→ **WHAT IS REQUIRED**: Translate this sentence from the checkpoint account below into Spanish: "For them, for the Palestinians, patience is basic to their survival skills."

━━━ EXTRACT TO READ

No ointment, just flies.

When - Saturday morning on my screen - I saw Zachariya Zbeide sitting there blindfolded, my heart was broken. I photographed it and decided that I would return to Qalandiya the next day, to the people who spoke with me five days previously in praise of the escape and in praise of Zachariya, in order to talk and listen and understand their train of thought.

Now, as then, Zachariya’s name is carried by all in praise, and I cannot stop looking at the photo and seeing his face before it was blown up by his captors blows, in the part one sees, for there is no knowing what was done to parts of his body that are unseen. Those who caught him must have taken out on him all their frustration, their offended and humiliated feelings.

That’s our life, said my friend.

There is no Palestinian on either side of the wall whose mind suggests that this is the end of the story, that Zachariya and his friends will end their lives between bars.

Everyone is certain that those who escaped prison and were caught will be the first to be released in the prisoner deal being closed between the Hamas and Israel.

העברת גופתה של אשה מבית החולים בשכם לביתה בעזה

Waiting for the ambulances – the one coming from Palestine and the one from East Jerusalem – is a lesson in patience for a neurotic woman like me. For them, for the Palestinians, patience is basic to their survival skills. A woman was transferred who had been treated in hospital in Nablus and did not survive, and her body accompanied by her brother was on its way home, to Gaza.

מאות פלסטינים מחכים במשך שעות לעבור את המחסום  בשל תקלה במחשבים

Computer mishap, or as they call it in the Israeli army’s laundered language – “the computers fell”. And without computers activity ceases. No one is inspected and no one crosses over from the West bank.

━━━━━━
━━━ EXERCISE DATA

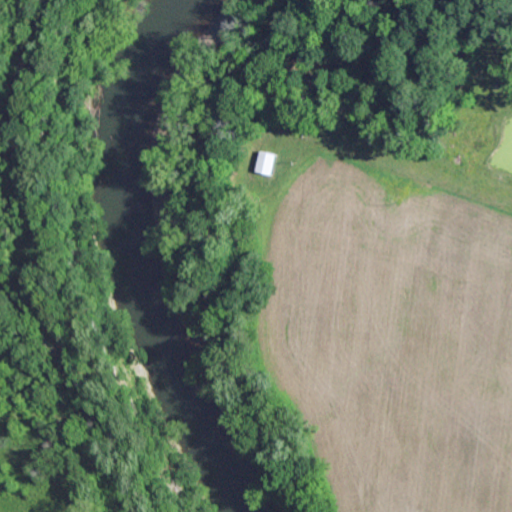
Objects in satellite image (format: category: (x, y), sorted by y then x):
river: (127, 260)
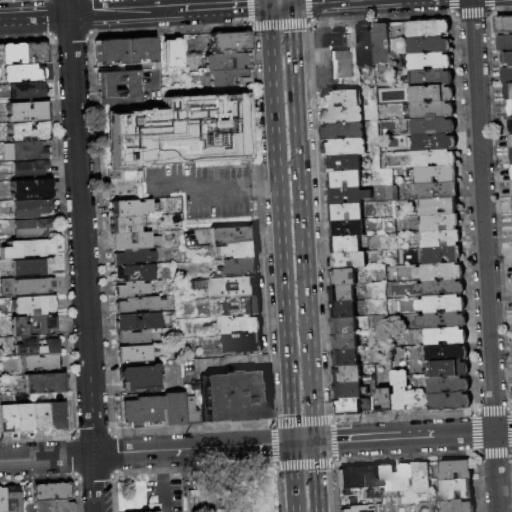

━━━━━━

→ **EXERCISE RESULT**: Para ellos, para los palestinos, la paciencia es fundamental para sus habilidades de supervivencia.